6 Effective Parenting Strategies For Discipline From Psychologist Erica Reischer
Parenting, much like love, is a battlefield. And as any good general knows, the key to triumph over your enemy is having a good battle plan (or a bunch of highly trained ninjas who can do cool flips). Clinical psychologist Erica Reischer has pored over tons of parenting books and scientific studies about raising kids, and distilled it down for your TL;DR pleasure. In What Great Parents Do: 75 Simple Strategies for Raising Kids Who Thrive, she lays out an exhaustive list of both common sense and under-the-radar ideas. But, because no parent actually has time for that, she just went back through them and gave up her 6 key takeaways.
How To Understand Their Behavior
Kids are always doing social experiments, and you are their unwilling test subject. “Parents see their children doing something unacceptable like pulling out someone’s hair, and say, ‘They’re always testing me.’” According to Reischer, the reason you think that is because it’s true. Unfortunately, this is how they find out how the world works. If you picture them wearing a little white lab coat you’re more likely to respond in a constructive way, she says. Ugh, they blinded you with science!
How To Avoid Arguments With Them
Practice saying “yes” in a way that gets you where you want to be. As in, “Yes, we can go to the park …. right after you finish your snack and clean your room.”
“Using this phrasing gives kids less to push against,” says Reischer. Bear in mind that you’re not changing your standards, because the answer to, “Can I eat a tub of Cool Whip for breakfast?” is “Yes, when you’re old enough to live in your own apartment with your own kitchen and buy your own Cool Whip.”
How To Argue With Them (If They Insist)
Instead of telling your kid that they’re annoying you — which would makes anyone defensive — tell them that you are annoyed. It’s a subtle difference, but they can’t argue with your feelings. You’re not assigning blame; you’re communicating. “Avoid toxic phrases where shame or blame or fear are used to change your child’s behavior,” says Reischer. “It’s better to focus on your own feelings.” Of course, she didn’t say anything about blaming your own parents.
How To Keep Them From Saying “Please!” 1,001 Times
Pull a lever on a slot machine 1,000 times and you’ll be broke. Pull it once more and you might get rich. If you’re not always consistent with your rules, Reischer says, your kids will view you as a slot machine and view their own reserve of “coins” (they’re ability to ask for something 1,001 times) pretty much bottomless.

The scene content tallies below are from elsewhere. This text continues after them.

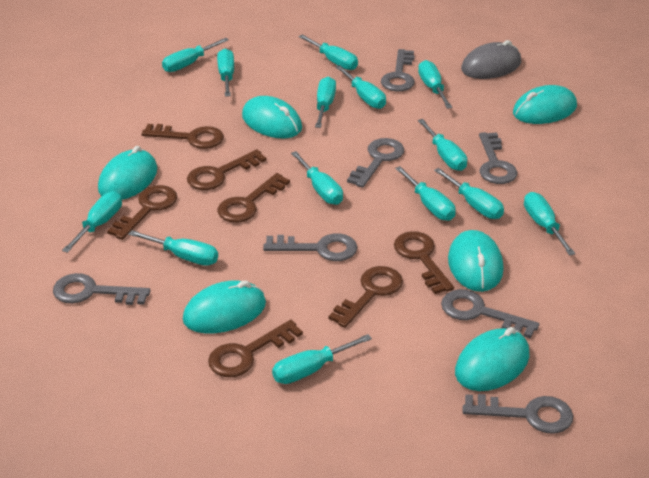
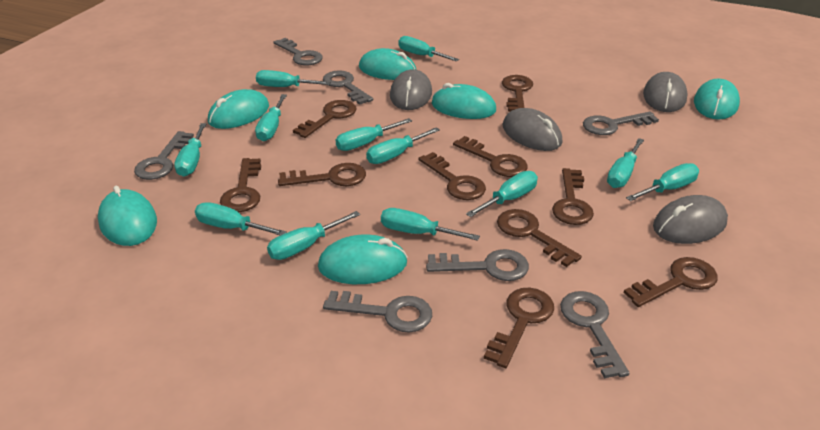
brown key: [107,185,177,240] [141,124,224,149] [187,149,267,190] [208,320,303,377] [218,173,290,223] [329,266,403,328] [394,231,454,294] = 7 -> [220,158,261,212] [278,163,366,186] [293,100,357,138] [419,152,486,200] [453,136,528,177] [484,288,554,368] [497,209,582,267] [502,75,533,112] [552,168,594,225] [624,257,718,307] = 10
grey mouse: [461,40,521,79] = 1 -> [390,69,432,110] [503,108,562,151] [643,72,688,112] [653,195,728,244] = 4
turquoise screwdriver: [62,191,122,253] [128,230,218,266] [162,38,229,72] [217,48,234,97] [272,334,372,384] [291,151,343,205] [298,35,358,70] [315,77,336,128] [336,65,386,109] [395,166,456,221] [418,60,452,109] [418,119,467,171] [434,168,504,219] [524,192,576,256] = 14 -> [174,123,206,177] [195,202,287,236] [255,94,287,141] [256,70,331,87] [267,211,360,260] [336,118,412,151] [366,127,440,164] [381,208,480,241] [398,36,459,62] [466,171,538,217] [607,138,644,188] [626,163,699,201] = 12

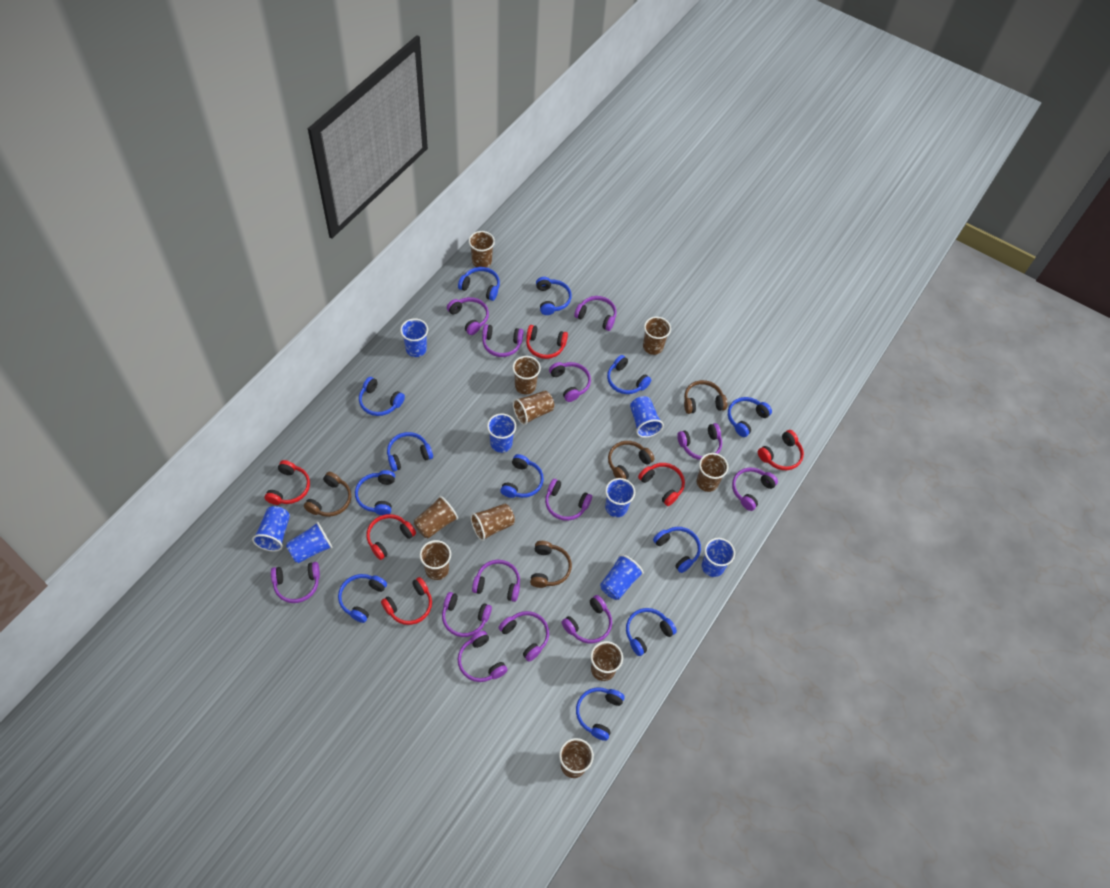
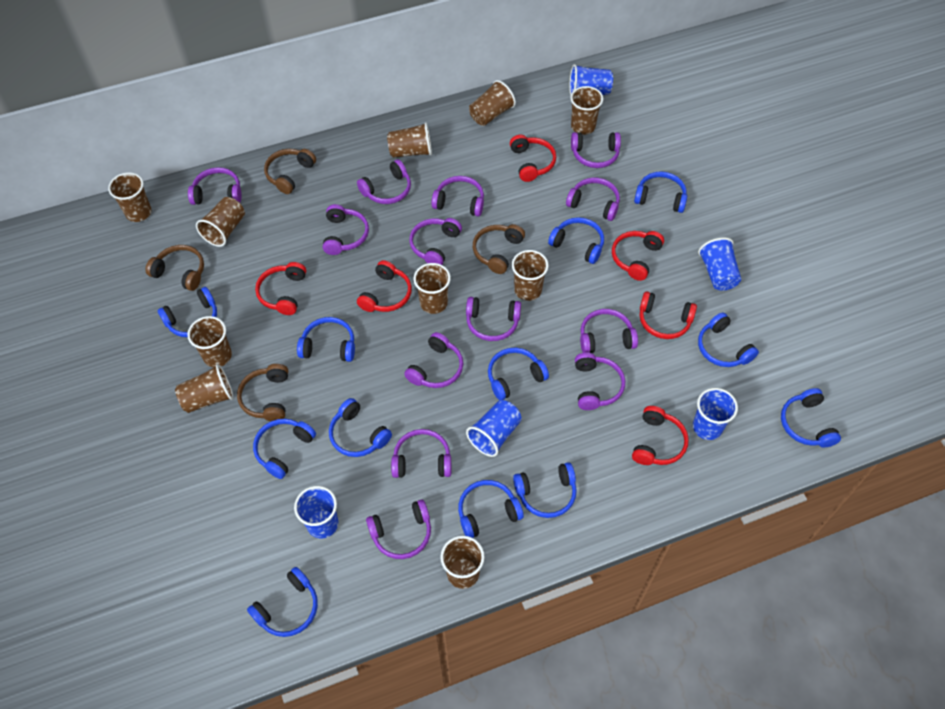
blue cup: [252,506,290,552] [286,522,333,563] [400,318,428,357] [487,413,516,453] [600,554,644,600] [605,478,635,517] [630,396,664,438] [702,538,735,577] = 8 -> [294,486,338,539] [466,400,522,457] [569,64,613,95] [693,388,738,440] [698,237,741,291] = 5

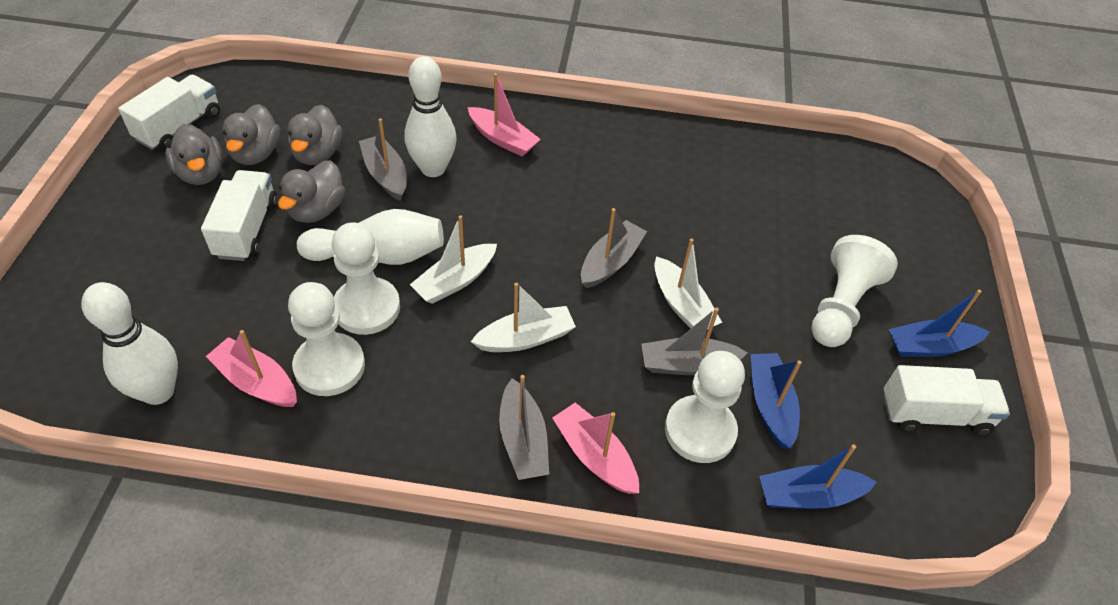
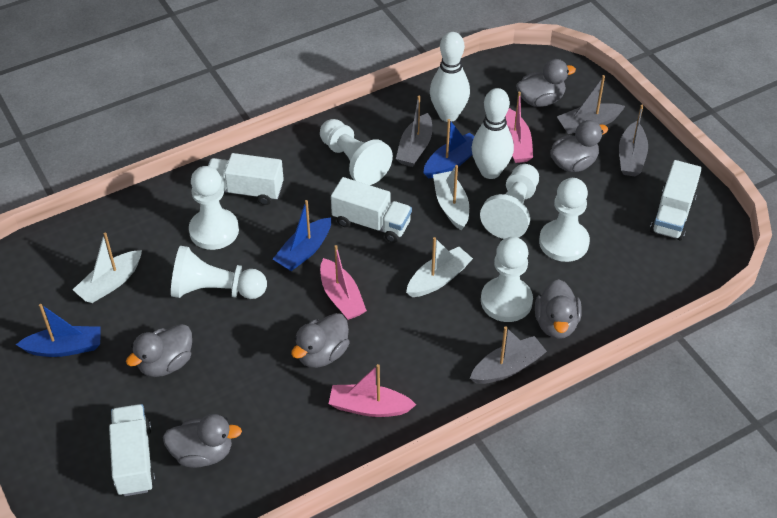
grey duck: [165,124,223,185] [222,104,280,165] [278,160,345,223] [288,105,342,165] = 4 -> [126,324,192,377] [163,414,242,468] [291,313,350,368] [516,59,576,107] [535,279,582,339] [550,120,608,172] = 6
white bowling pin: [81,282,178,405] [297,209,444,265] [405,56,457,177] = 3 -> [430,32,470,122] [472,88,514,179] = 2
white pawn: [288,282,365,396] [332,222,400,335] [665,351,745,463] [811,235,898,347] = 4 -> [171,246,267,299] [189,166,239,250] [320,119,393,185] [480,164,539,239] [481,237,533,322] [539,178,590,262] = 6
white truck: [118,75,220,150] [201,170,278,261] [883,365,1010,436] = 3 -> [109,404,156,496] [208,153,284,205] [331,177,412,243] [650,160,702,241] = 4

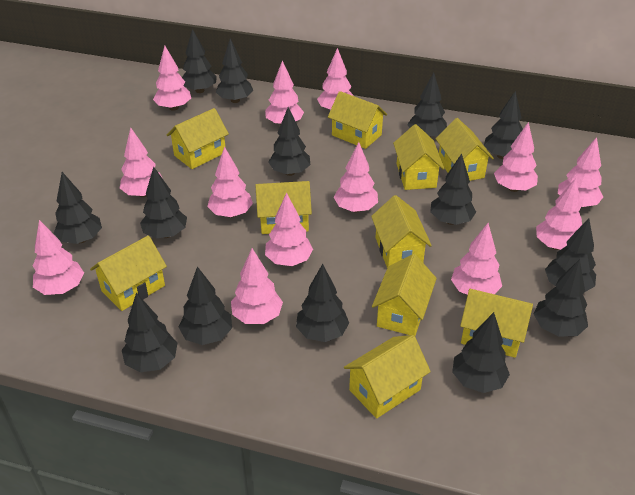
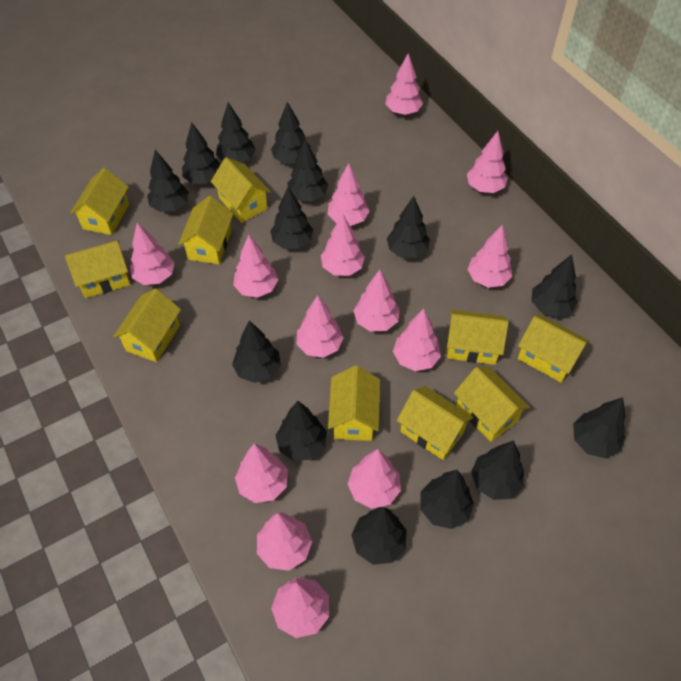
pink tree: [33,220,84,295] [120,127,163,197] [153,46,191,111] [207,146,253,218] [231,248,283,324] [265,60,304,125] [265,192,313,266] [317,48,354,110] [334,142,378,212] [451,223,502,295] [494,122,538,192] [536,178,582,250] [558,137,603,207] = 13 -> [130,223,175,285] [233,235,278,298] [235,443,288,503] [257,513,312,571] [271,578,329,638] [297,295,344,358] [321,214,365,276] [328,163,369,226] [348,449,401,509] [353,270,400,332] [385,53,423,115] [393,309,441,371] [467,131,508,193] [467,225,512,288] = 14

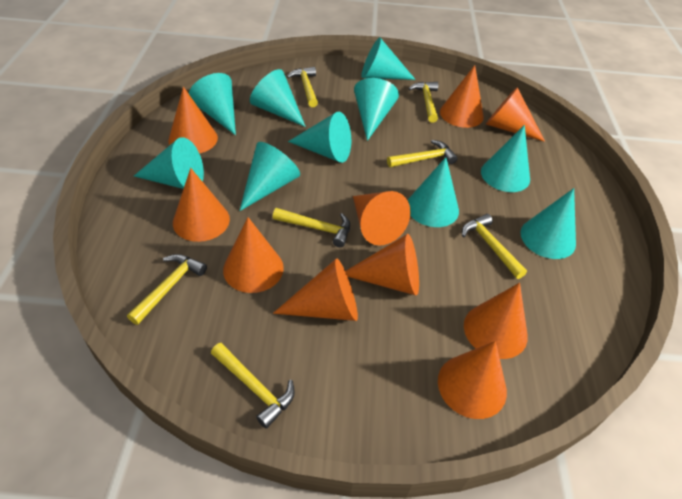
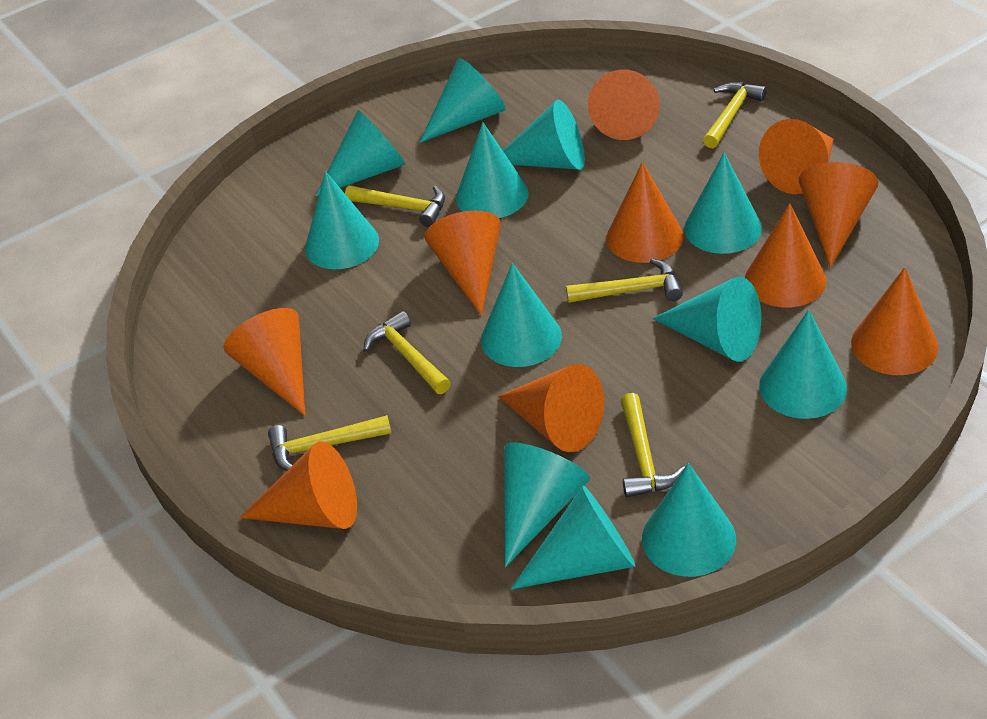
turquoise cone: [134,137,204,189] [189,73,236,136] [240,142,300,211] [250,69,306,127] [288,112,351,163] [354,78,399,141] [361,37,416,80] [408,157,459,227] [481,125,530,192] [521,188,576,259] = 10 -> [305,171,379,269] [316,110,406,196] [419,58,506,143] [456,122,528,218] [481,263,562,367] [503,100,585,170] [504,442,590,567] [511,485,636,589] [642,463,736,577] [653,277,761,362] [684,152,762,254] [759,310,847,419] = 12
yellow hammer: [127,254,207,325] [211,343,295,429] [273,208,350,247] [287,67,318,107] [387,140,458,167] [409,82,438,123] [462,214,527,279] = 7 -> [268,415,392,471] [345,185,445,227] [364,311,451,394] [566,258,683,303] [621,393,685,498] [703,82,767,148] = 6

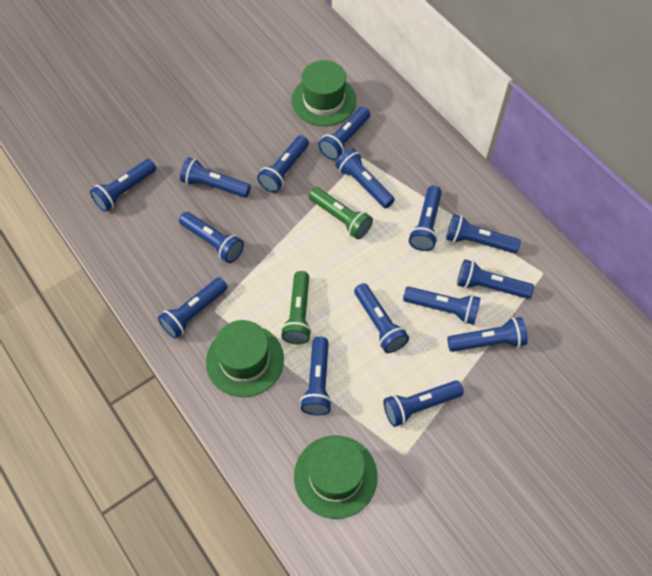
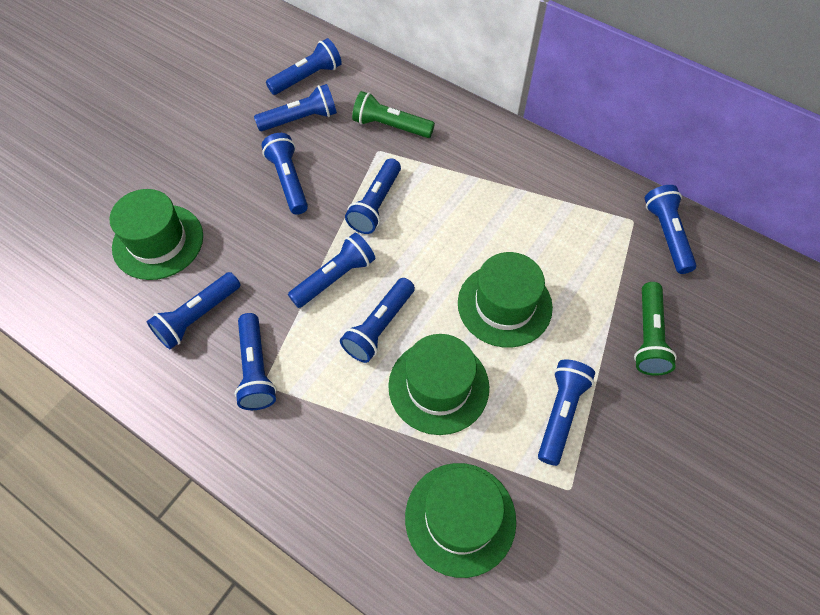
blue flashlight: [90,159,156,212] [158,277,228,339] [179,212,244,263] [180,157,251,198] [257,135,309,193] [300,337,332,415] [318,107,370,160] [336,148,395,209] [354,283,409,353] [383,380,464,427] [403,287,480,325] [409,186,442,251] [446,214,521,253] [447,317,528,352] [457,260,534,299] = 15 -> [147,272,240,349] [235,313,277,410] [254,84,337,131] [262,133,308,215] [266,38,342,95] [288,233,376,308] [340,278,415,363] [345,158,401,234] [538,360,595,466] [645,185,697,274] = 10
green hat: [206,320,284,397] [291,60,356,126] [294,435,378,519] = 3 -> [110,189,203,280] [388,334,489,435] [405,463,516,578] [458,252,553,348] = 4

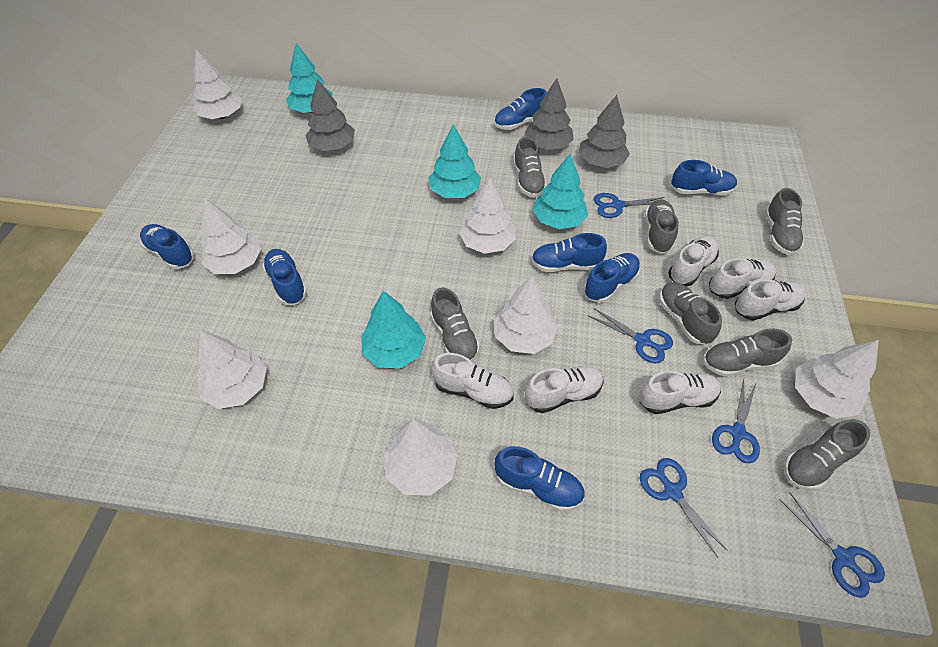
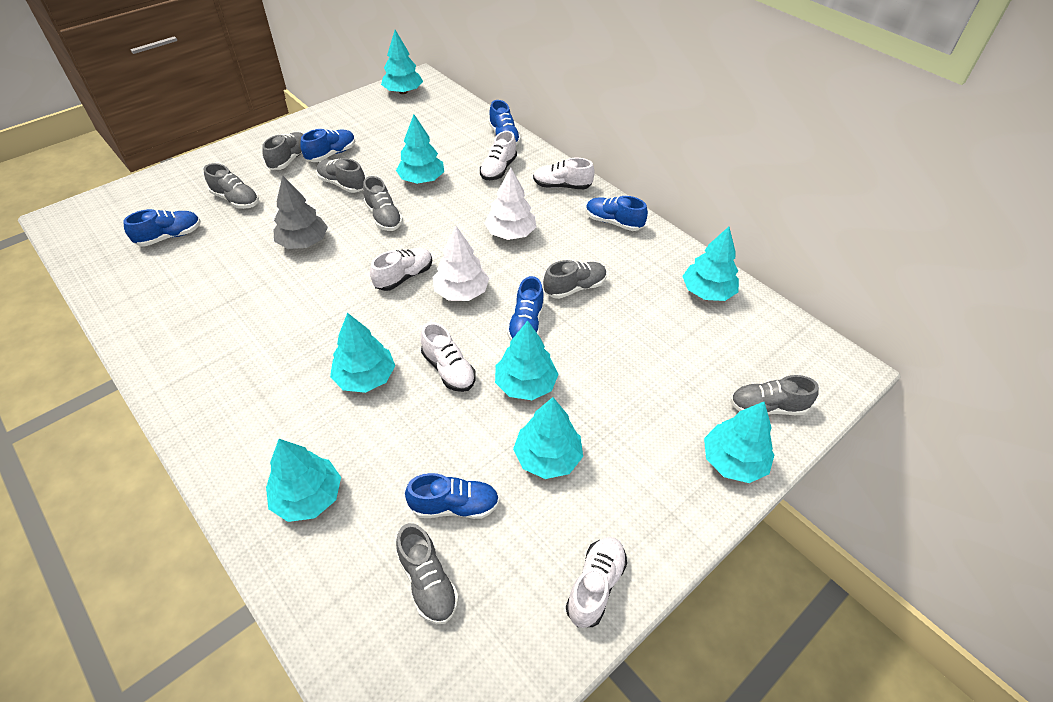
blue scissors: [589,308,673,363] [593,193,664,218] [640,458,728,558] [712,379,760,463] [780,492,885,598] = 5 -> none = 0
blue shoe: [140,224,194,269] [262,249,307,305] [494,88,547,130] [494,446,585,511] [531,233,607,272] [584,253,640,303] [671,160,737,195] = 7 -> [123,209,201,247] [300,129,355,162] [405,473,499,519] [489,100,521,145] [507,276,544,341] [586,196,648,231] = 6
grey tree: [305,79,355,151] [524,78,574,150] [579,95,630,168] = 3 -> [273,176,328,249] = 1
turquoise tree: [286,43,333,113] [361,290,426,369] [429,124,481,198] [533,154,588,229] = 4 -> [266,439,341,522] [330,313,395,393] [381,30,423,94] [396,115,444,184] [495,321,559,400] [513,397,583,479] [682,227,739,301] [704,402,774,483] = 8
white shoe: [432,353,513,409] [525,366,604,413] [639,371,721,414] [668,236,719,286] [709,258,776,299] [735,279,806,321] = 6 -> [370,248,432,291] [421,322,476,392] [480,131,517,180] [533,158,595,189] [566,537,627,628] = 5
white tree: [193,49,241,119] [196,330,267,409] [201,198,261,274] [384,419,458,496] [459,177,516,254] [494,276,558,354] [795,340,879,419] = 7 -> [433,226,489,301] [484,167,536,240] = 2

So, no matter how close you are to your wit’s end, maintain your commitments — as long as you’re being fair and reasonable. If your rule is that they must clean up their room before they can go outside, you wait until that last toy go into the bin. Then give them a flashlight because it’s 3 AM. (That’s reasonable, right?)
How To Keep Them From Whining
You know that you have the power to stop their whining by giving them what they want. They know if they whine they get what they want. “In your head, divide this into two categories: Goals and Methods,” she says. Tell your kid you understand that they want a glass of milk (the goal), but let them know they’re not going to get it by whining (the method). For little kids, propose an alternate, whine-free method. Like bringing you a glass of wine first.
How To Avoid The ‘I Want Mom!’ Bedtime
Especially when kids are little, they may want a few more cuddles with their mother at bedtime. You get to be persona non grata — which loosely translates to “guy who isn’t mom.”
“It can be hurtful when they want Mommy to do something, but try not to take it personally,” says Reischer. If you start to maintain a schedule for nights that you’re on bedtime duty, and make it an expected part of the weekly routine, it’s usually not a point of contention, she says. Tada. Now you’re persona non nada!